HCV is an enveloped virus containing a positive-sense single-stranded RNA genome of approximately 9.4 kb (Kato et al., Proc. Natl. Acad. Sci. USA 1990, 87, 9524-9528; Kato, Acta Medica Okayama, 2001, 55, 133-159). The viral genome consists of a 5′ untranslated region (UTR), a long open reading frame encoding a polyprotein precursor of approximately 3011 amino acids, and a short 3′ UTR. The 5′ UTR is the most highly conserved part of the HCV genome and is important for the initiation and control of polyprotein translation. Translation of the HCV genome is initiated by a cap-independent mechanism known as internal ribosome entry. This mechanism involves the binding of ribosomes to an RNA sequence known as the internal ribosome entry site (IRES).
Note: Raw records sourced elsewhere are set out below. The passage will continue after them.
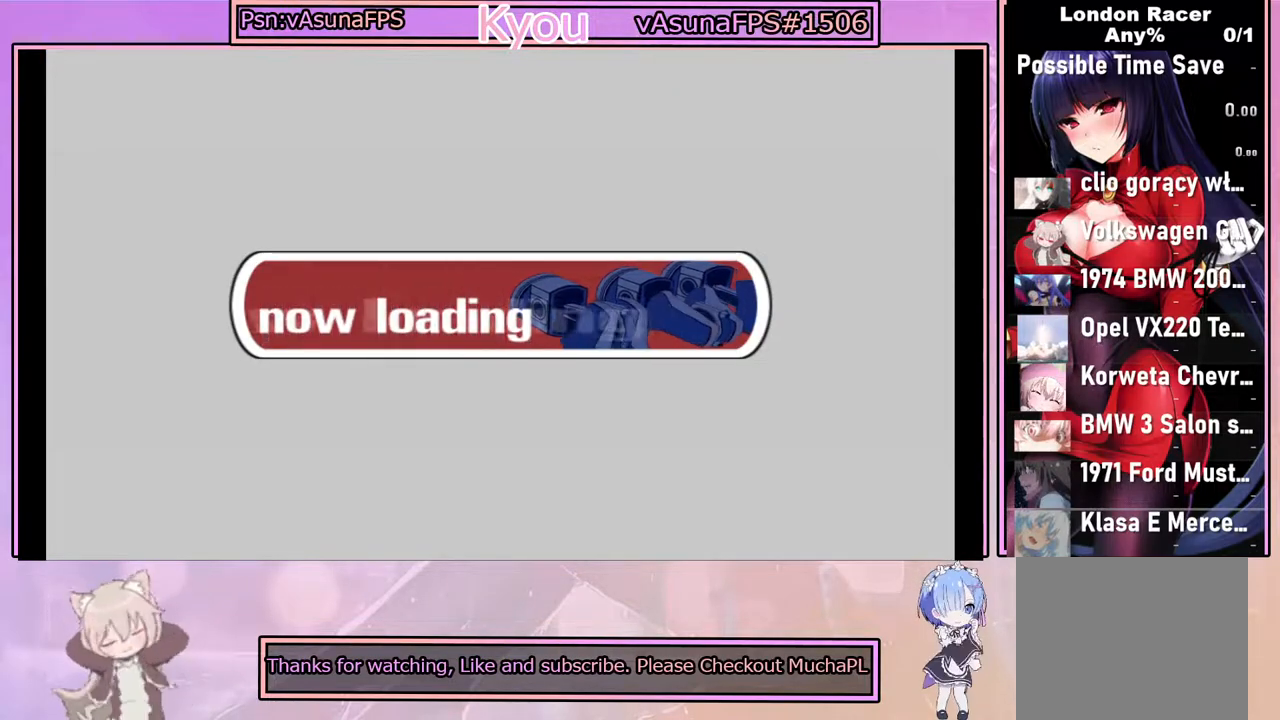
{"buttons": [], "left_stick": "center", "events": []}
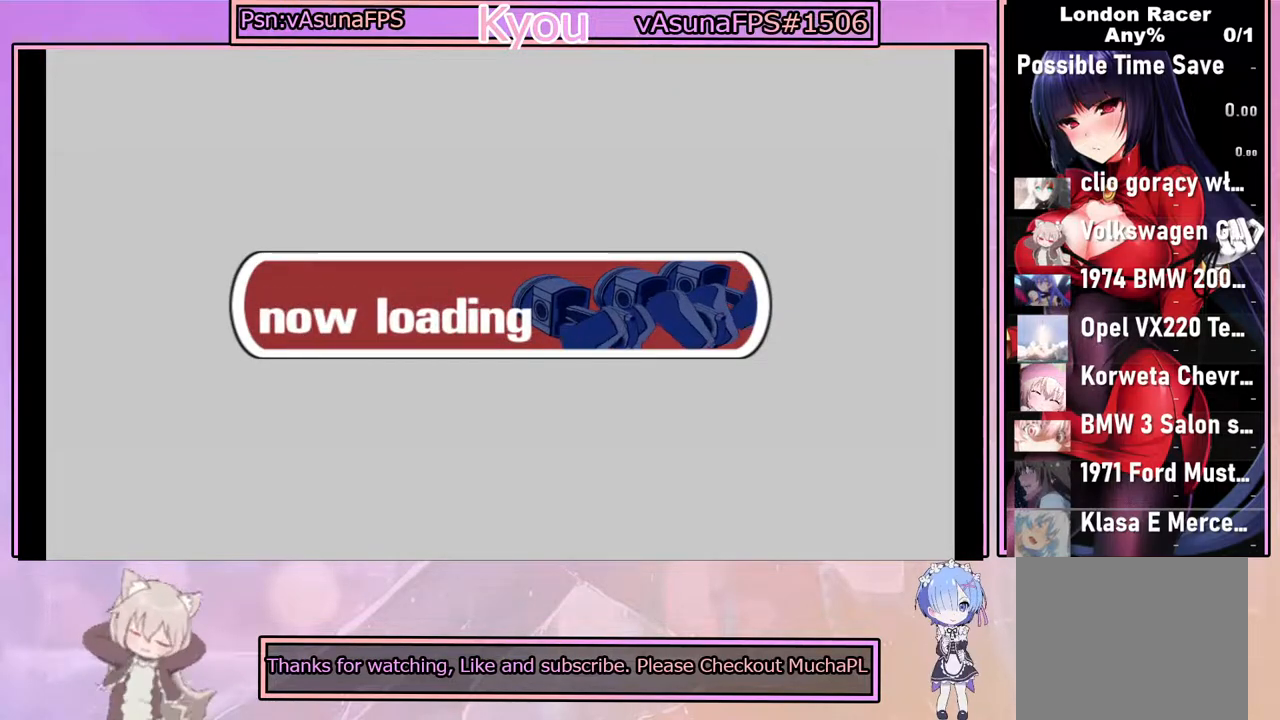
{"buttons": [], "left_stick": "center", "events": []}
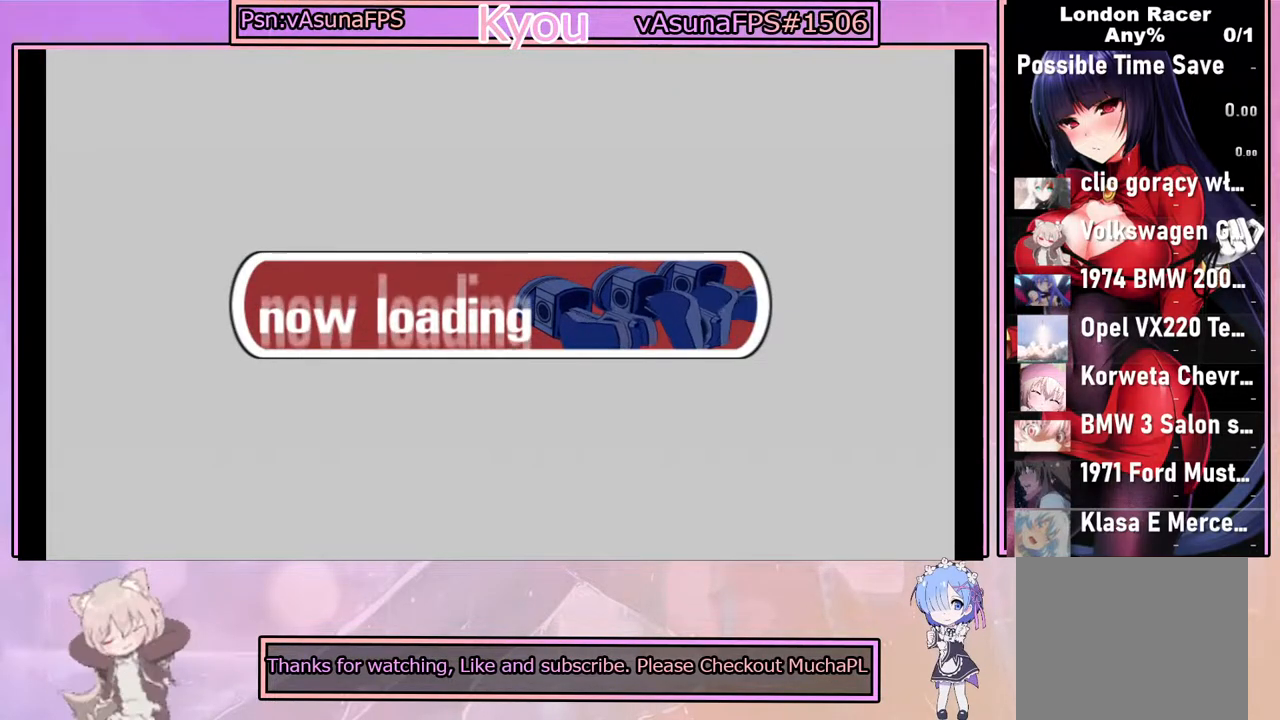
{"buttons": [], "left_stick": "center", "events": []}
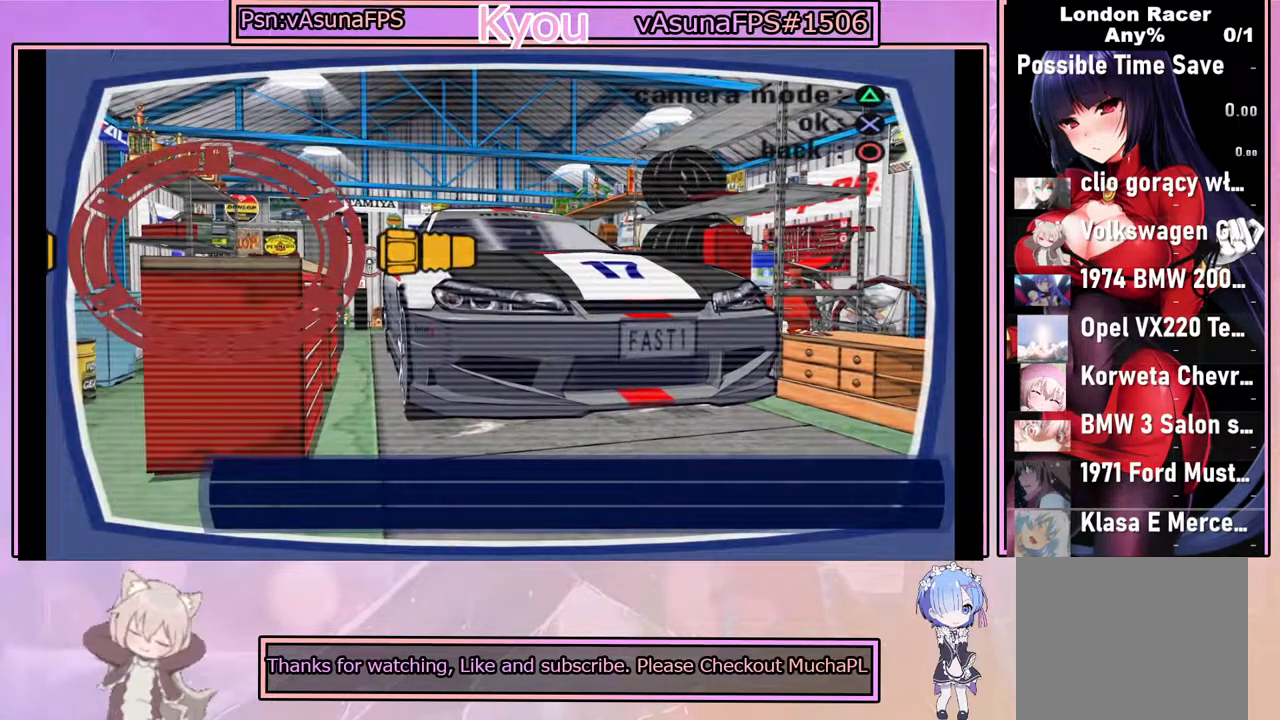
{"buttons": [], "left_stick": "center", "events": []}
An RNA pseudoknot structure has recently been determined to be an essential structural element of the HCV IRES. Viral structural proteins include a nucleocapsid core protein (C) and two envelope glycoproteins, E1 and E2. HCV also encodes two proteinases, a zinc-dependent metalloproteinase encoded by the NS2-NS3 region and a serine proteinase encoded in the NS3 region. These proteinases are required for cleavage of specific regions of the precursor polyprotein into mature peptides. The carboxyl half of nonstructural protein 5, NS5B, contains the RNA-dependent RNA polymerase. The function of the remaining nonstructural proteins, NS4A and NS4B, and that of NS5A (the amino-terminal half of nonstructural protein 5) remain unknown.
Presently, the most effective HCV therapy employs a combination of alpha-interferon and ribavirin, leading to sustained efficacy in about 40% of patients (Poynard et al., Lancet 1998, 352, 1426-1432). Recent clinical results demonstrate that pegylated alpha-interferon is superior to unmodified alpha-interferon as monotherapy. However, even with experimental therapeutic regimens involving combinations of pegylated alpha-interferon and ribavirin, a substantial fraction of patients do not have a sustained reduction in viral load (Manns et al, Lancet 2001, 358, 958-965; Fried et al., N. Engl. J. Med. 2002, 347, 975-982; Hadziyannis et al., Ann. Intern. Med. 2004, 140, 346-355). Furthermore, research shows that using pegylated interferon and ribavirin to treat patients with HCV can cause significant side effects, such as alopecia, anorexia, depression, fatigue, myalgia, nausea and prunitus (Ward et al., American Family Physician. 2005, Vol. 72, No. 4; Al-Huthail, The Saudi Journal of Gastroenterology. 2006, Vol. 12, No. 2, 59-67). Severe weight loss is also reported as a side effect in the interferon-based therapy in combination with ribavirin (Bani-Sadr et al., Journal of Viral Hepatitis. 2008, 15(4): 255-260). Thus, there is a clear and unmet need to develop effective therapeutics for treatment of HCV infection.